----- INPUT DATA

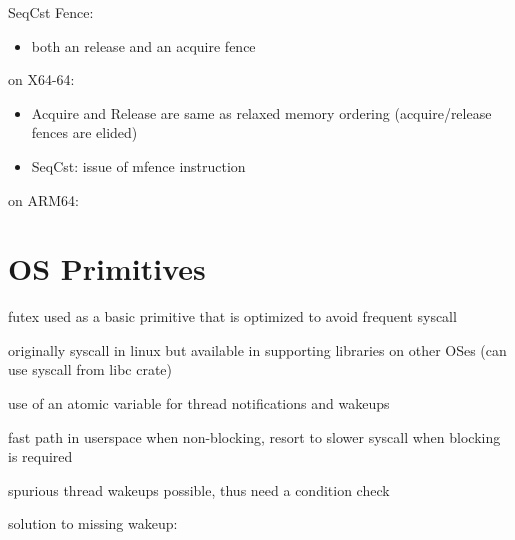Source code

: \documentclass[8pt]{extarticle}
\begin{document}
\begin{multicols*}{2}
    SeqCst Fence:
    \begin{itemize}
      \item both an release and an acquire fence
    \end{itemize}  

    on X64-64:
    \begin{itemize}
    \item Acquire and Release are same as relaxed memory ordering (acquire/release fences are elided)
    \item SeqCst: issue of mfence instruction
    \end{itemize}
  
    on ARM64:

    \vfill\null
    \columnbreak
        
    \section{OS Primitives}

    futex used as a basic primitive that is optimized to avoid frequent syscall

    originally syscall in linux but available in supporting libraries on other OSes (can use syscall from libc crate)

    use of an atomic variable for thread notifications and wakeups

    fast path in userspace when non-blocking, resort to slower syscall when blocking is required

    spurious thread wakeups possible, thus need a condition check

    solution to missing wakeup:


\end{multicols*}
\end{document}
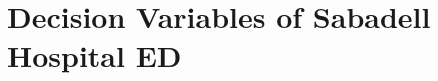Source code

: \documentclass[11pt]{article} %
\begin{document}



\section{Decision Variables of Sabadell Hospital ED}
\end{document}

----------

• YOUR INSTRUCTIONS: Determine how many lines above hold the word "section", then give only that number.

• EXPECTED ANSWER: 2